本記事では「オニールの成長株発掘法」として知られるこのCAN-SLIM法を、はじめて学ぶ人でもすぐに理解できる形で解説します。以下のポイントに沿って、初心者がつまずきやすい部分をフォローしながら、7文字の意味と実践テクニック、リスク管理やメンタル面についてもまとめました。

  • CAN-SLIMの7文字が何を意味するか
  • 初心者でもスムーズに理解できるような具体例や図解イメージ(文章イメージ)
  • ウィリアム・オニールの投資哲学や著書(「オニールの成長株発掘法」など)に触れつつ、実践的テクニックを紹介
  • 投資歴が浅い読者でも「なるほど、こういうものか」と腑に落ちる構成

「成長株投資」と聞くと、ハードルが高そうに感じる人も多いでしょう。しかし本記事を読めば、CAN-SLIM法が目指すところや具体的な銘柄の探し方がスッキリ腑に落ちるはずです。


1. CAN-SLIMの7文字が示す意味

まずは、ウィリアム・オニールが提唱したCAN-SLIM法の文字それぞれが何を表しているかを見ていきましょう。これは以下の英単語の頭文字をとったものです:

  • C:Current Quarterly Earnings(直近四半期の利益成長率)
  • A:Annual Earnings Growth(年次利益成長率)
  • N:New Products, New Management, New Highs(新製品、新サービス、新経営陣、新高値)
  • S:Supply and Demand(株の需給関係)
  • L:Leader or Laggard(リーダー銘柄か、出遅れ銘柄か)
  • I:Institutional Sponsorship(機関投資家の保有状況)
  • M:Market Direction(市場全体のトレンド)

「C」から順番に、初心者でも理解しやすいようにポイントを解説していきます。

C(Current Quarterly Earnings):直近四半期の利益成長率

なぜ利益の急成長が必要か?
成長株投資では、足元の決算がどれだけ急拡大しているかが重要な指標になります。オニールは「四半期EPS(1株あたり利益)が前年同期比で少なくとも+25%、できれば+50%以上伸びている企業」を目安にするべきだと主張しました。

  • 四半期EPSが前年同期比+25%以上
    例:前年同期のEPSが50円だったのに対し、今期80円なら+60%増
  • 売上高も合わせてチェック
    EPSだけでなく売上高も伸びているかどうか。特別利益など一時的要因だけでEPSが急増している場合は注意

四半期ベースの利益が急拡大している企業は、マーケットからの注目度が一気に高まりやすく、株価が急騰するきっかけになりやすいのです。

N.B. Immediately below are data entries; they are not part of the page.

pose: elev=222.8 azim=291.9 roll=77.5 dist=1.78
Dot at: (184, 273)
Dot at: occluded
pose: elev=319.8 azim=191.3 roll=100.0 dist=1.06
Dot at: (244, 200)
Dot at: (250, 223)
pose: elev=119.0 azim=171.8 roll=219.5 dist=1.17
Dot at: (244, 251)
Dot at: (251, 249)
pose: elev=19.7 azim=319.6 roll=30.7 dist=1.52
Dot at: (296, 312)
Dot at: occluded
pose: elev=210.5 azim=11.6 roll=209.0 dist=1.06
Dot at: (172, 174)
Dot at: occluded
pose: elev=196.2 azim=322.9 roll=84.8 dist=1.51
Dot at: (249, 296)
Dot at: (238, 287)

A(Annual Earnings Growth):年次利益成長率

過去数年にわたる安定した成長
「A」では、年間ベースでのEPSがどのくらい伸びているかをチェックします。オニールは「最低でも年平均+20~25%以上の成長」を基準とし、過去3~5年連続増益を好みました。

  • 3~5年連続でEPSが伸びているか?
    途中で減益があると、安定した成長とは言い難い
  • ROE(自己資本利益率)が17%以上
    企業の収益力が高い証拠として、ROE17%を目安にする人も多い

年ベースで利益が増え続けている企業は、ビジネスモデルが優れている可能性が高く、今後も継続的な成長が期待できるというわけです。

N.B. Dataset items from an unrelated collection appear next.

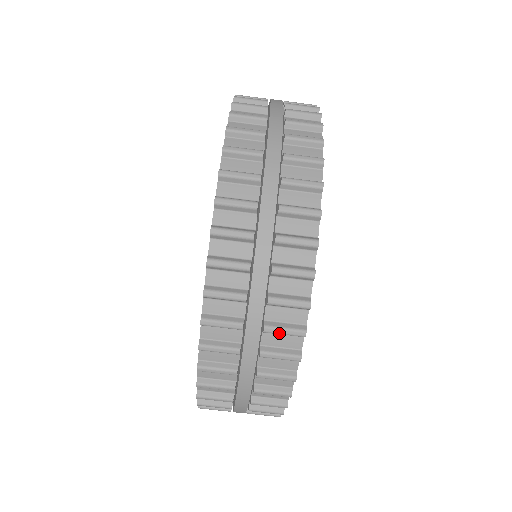
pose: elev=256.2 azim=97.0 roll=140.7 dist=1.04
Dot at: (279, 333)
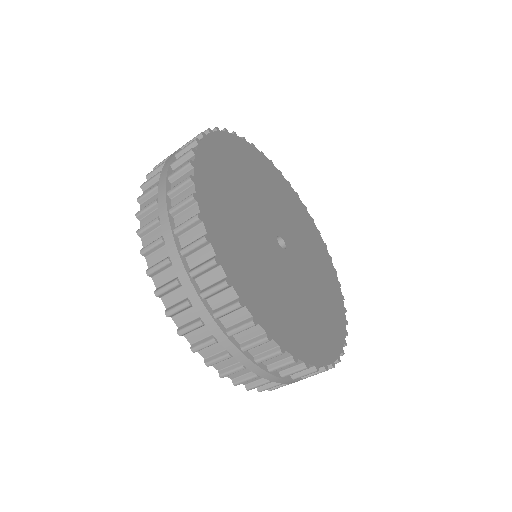
Dot at: (190, 249)
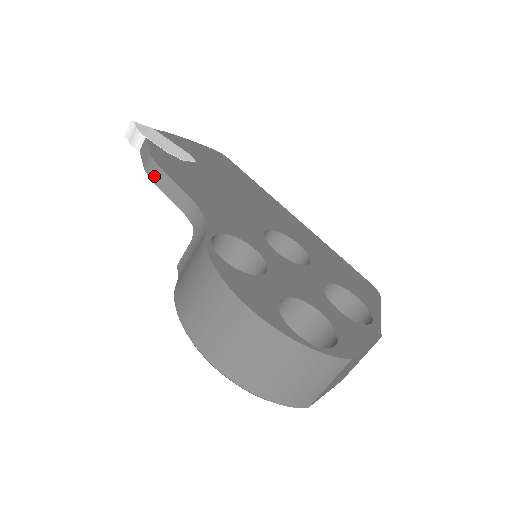
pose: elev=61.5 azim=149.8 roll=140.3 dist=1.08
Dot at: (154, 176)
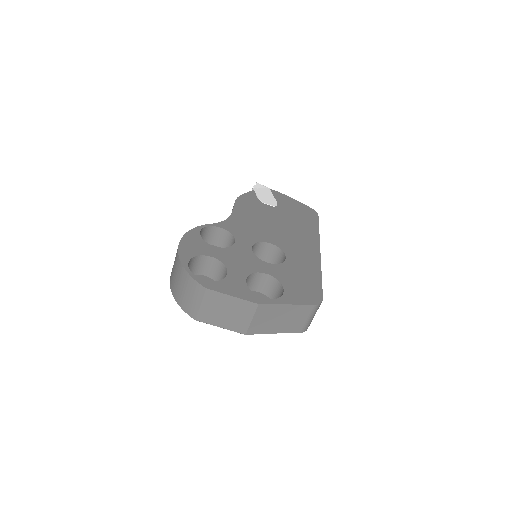
Dot at: occluded
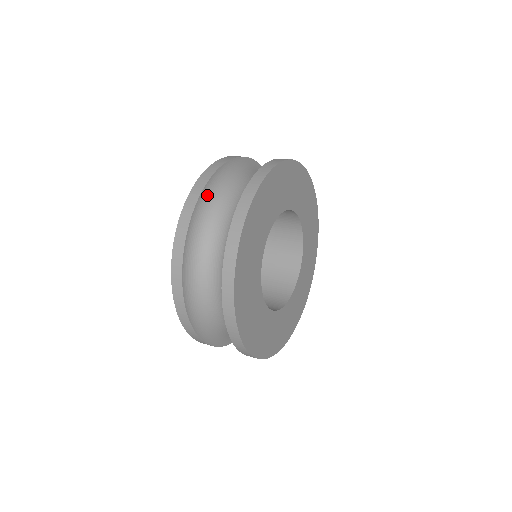
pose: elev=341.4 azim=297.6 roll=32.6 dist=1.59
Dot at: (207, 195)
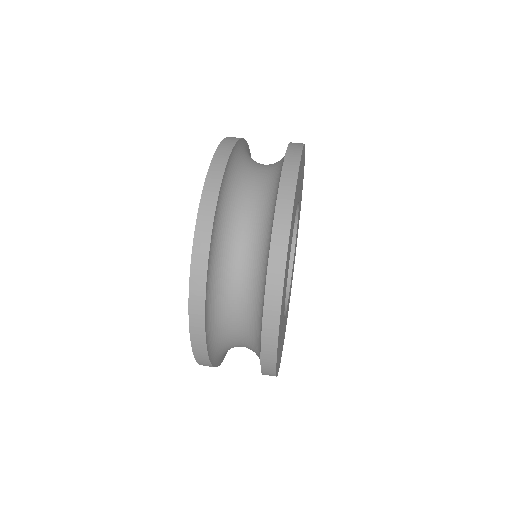
Dot at: (212, 348)
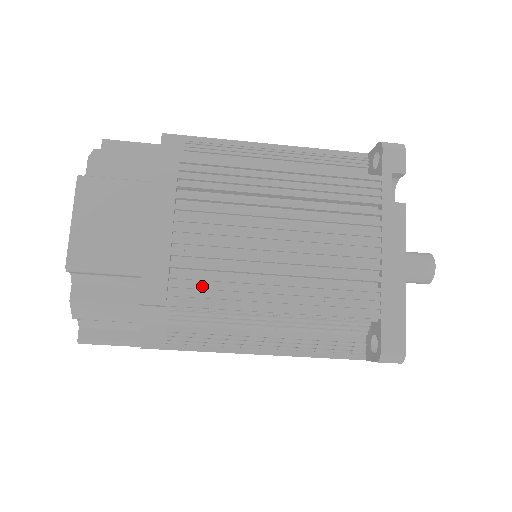
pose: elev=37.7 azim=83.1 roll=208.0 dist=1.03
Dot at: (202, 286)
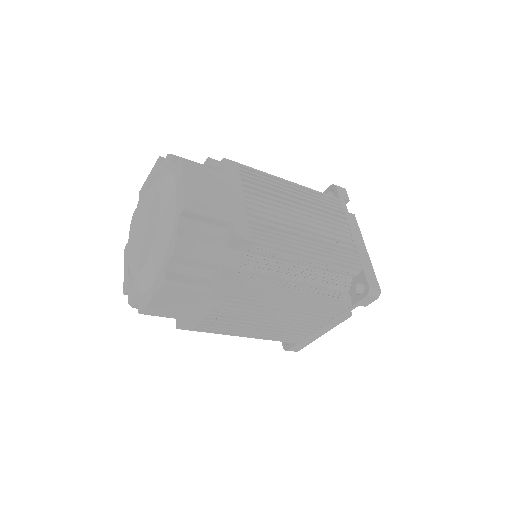
Dot at: (216, 327)
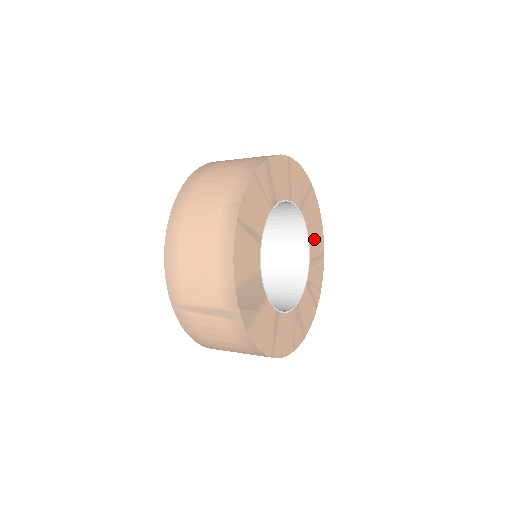
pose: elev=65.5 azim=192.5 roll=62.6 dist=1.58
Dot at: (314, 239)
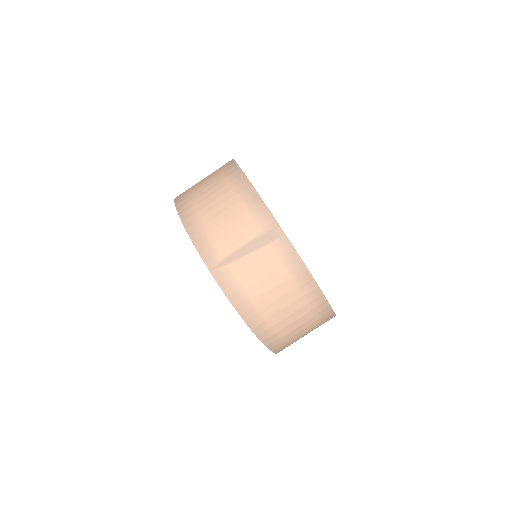
Dot at: occluded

N(New Products, New Management, New Highs):革新性と新高値更新

「新しい何か」が株価を動かす
「N」は、企業にとっての新しい変化(製品・サービス・経営陣など)があるかどうかを見極めるポイントです。革新的な製品や話題性のある新サービスが出れば、投資家の期待が一気に高まり株価を上げやすくなります。

  • 新製品・新サービス
    画期的な製品が業績のブレイクスルーになるケースは多い
  • 新経営陣
    有能なCEOや外部からのプロ人材が経営に入り、大改革が行われる可能性
  • 新高値(ブレイクアウト)の重要性
    過去の株価高値を更新する“新高値”は、市場が企業の新しいステージを評価し始めたサイン

投資家は「これから何が変わるのか、何が新しいのか」に敏感です。ニュースやIR、SNSなどで企業の新情報をこまめにチェックしましょう。

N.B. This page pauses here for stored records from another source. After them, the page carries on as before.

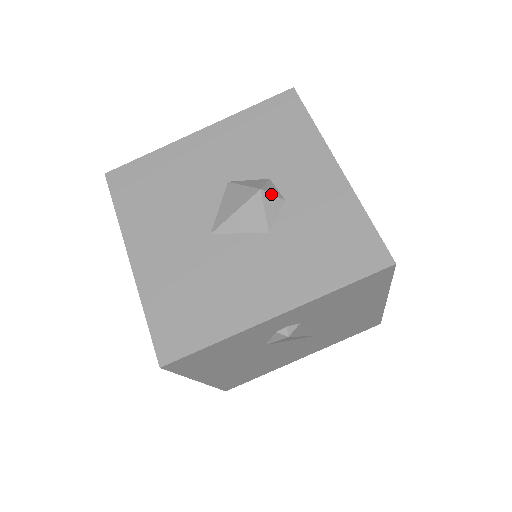
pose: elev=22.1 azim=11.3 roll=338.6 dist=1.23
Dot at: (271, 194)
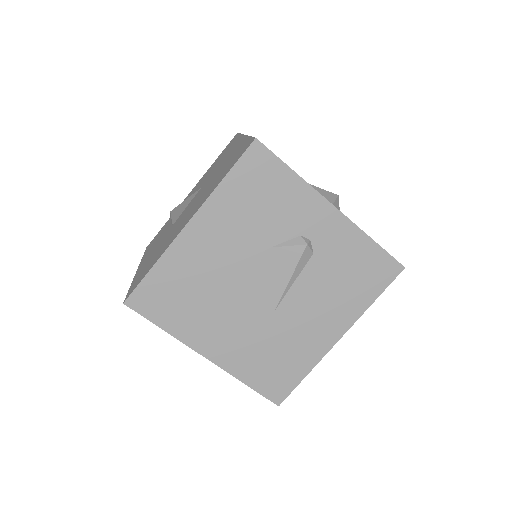
Dot at: occluded
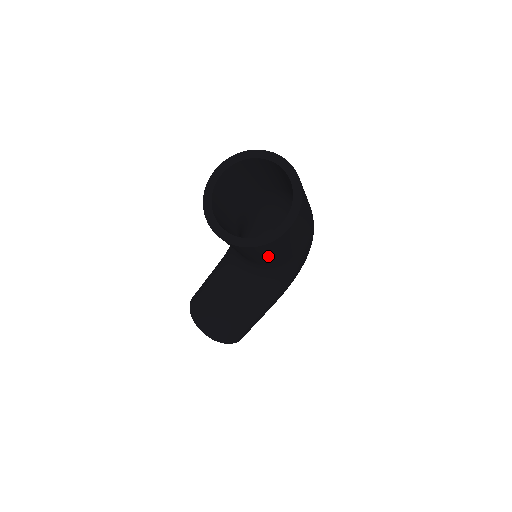
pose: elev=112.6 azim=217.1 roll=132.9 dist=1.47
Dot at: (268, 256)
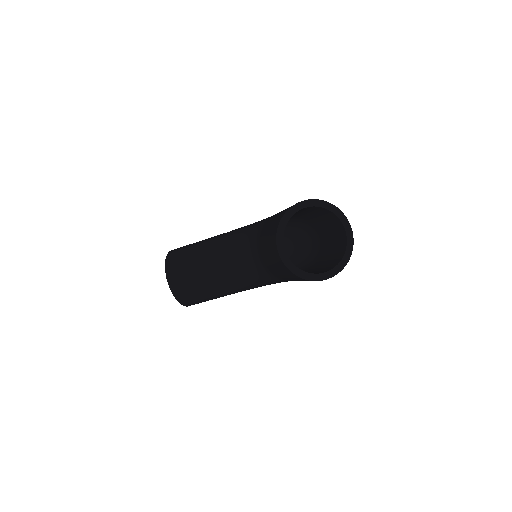
Dot at: occluded
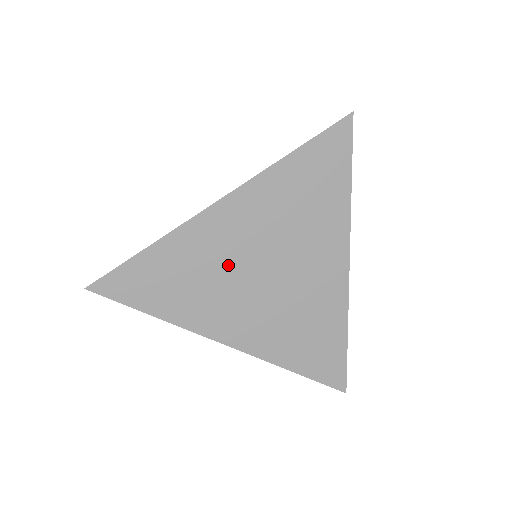
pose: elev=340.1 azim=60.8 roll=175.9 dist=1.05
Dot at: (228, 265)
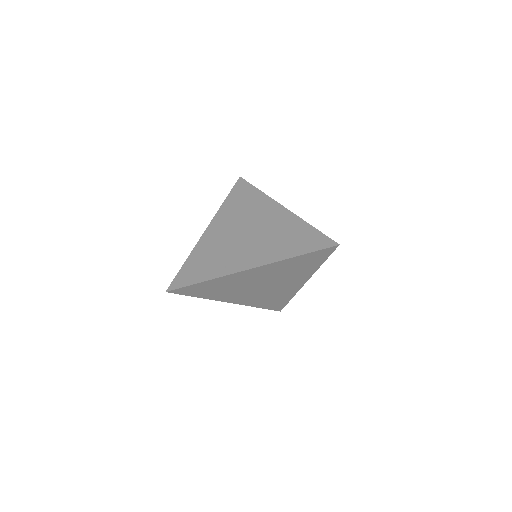
Dot at: (244, 285)
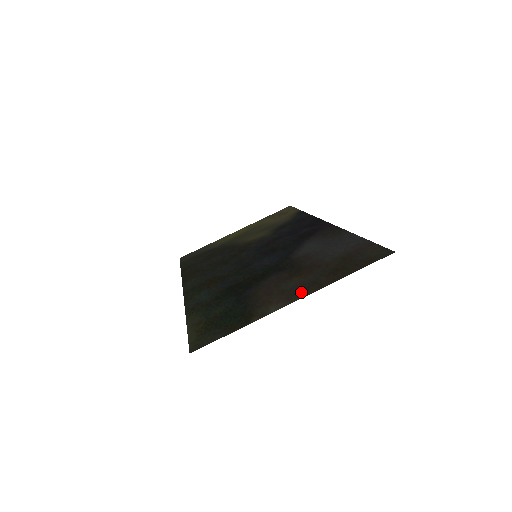
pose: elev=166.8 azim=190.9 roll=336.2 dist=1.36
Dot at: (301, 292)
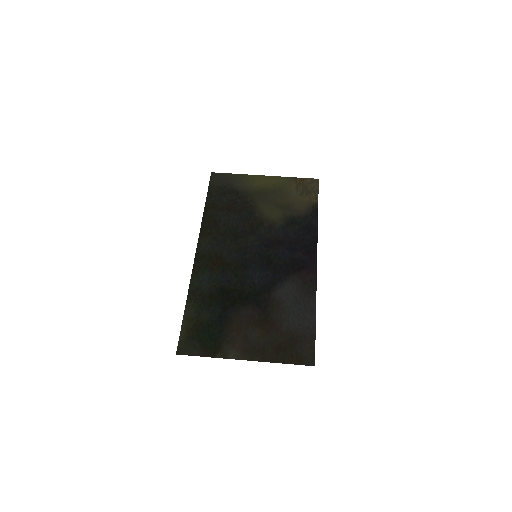
Dot at: (253, 353)
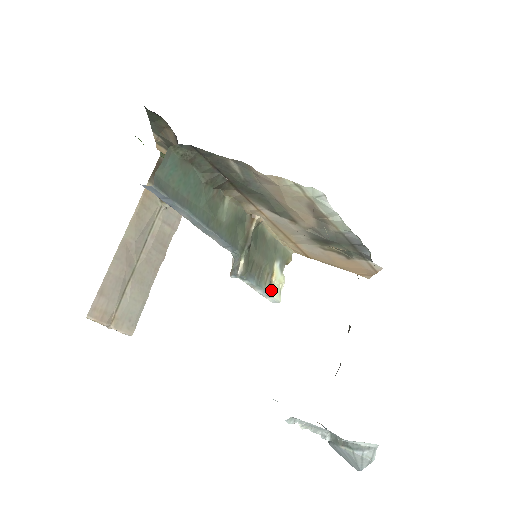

S(Supply and Demand):株の需給関係

株式数が少ないほど上昇しやすい?
「S」は文字通り供給(発行株式数)と需要(買い需要)を指します。発行株数が少ない企業ほど、買いが入ると株価が大きく動きやすい傾向があります。

  • 発行株式数
    小型株ほど需給が締まり、ブレイク時に株価が急騰するケースが多い
  • 出来高の増加
    株価上昇時に出来高が普段の2倍以上に増えていれば、大口機関投資家の買いが入っている可能性

需要(買い注文)が供給(浮動株)を上回れば株価は上がります。特にブレイクアウト時の出来高急増は、CAN-SLIM投資家にとって重要な買いシグナルとなります。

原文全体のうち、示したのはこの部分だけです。